Na pauta, sem rodeios, o que já vinha sendo desenhado nos bastidores: indicativo de paralisação.
Traduzindo: professores e trabalhadores da educação estão prontos para cruzar os braços diante do que classificam como abandono, falta de valorização e silêncio ensurdecedor do governo do estado.
A convocação não surge do nada. É resultado de um acúmulo de problemas que o governo Clécio Luís vem empurrando com a barriga: perdas salariais históricas, ausência de diálogo e nenhuma resposta concreta às propostas da categoria — incluindo o reajuste reivindicado.

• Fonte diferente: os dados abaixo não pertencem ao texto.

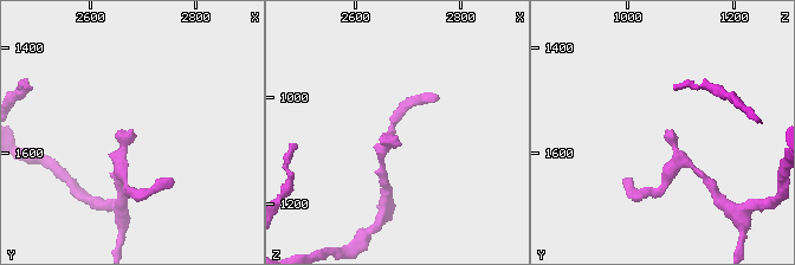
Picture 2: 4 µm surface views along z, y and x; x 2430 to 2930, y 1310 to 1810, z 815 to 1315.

Enquanto isso, os números oficiais mostram que dinheiro não é exatamente o problema. O próprio relatório fiscal indica margem para investimento. Mas, na prática, o servidor segue no vermelho.
A assembleia será realizada na sede campestre do sindicato, e deve reunir uma categoria já desgastada e pronta para dar um basta. A pergunta que ecoa é simples: até quando o governo vai fingir que não é com ele?
Se a paralisação se confirmar, será mais um capítulo de uma crise que o governo insiste em ignorar — mas que já bate forte na porta das escolas.
E quando a educação para, não é só o professor que sofre. É o futuro inteiro que paga a conta.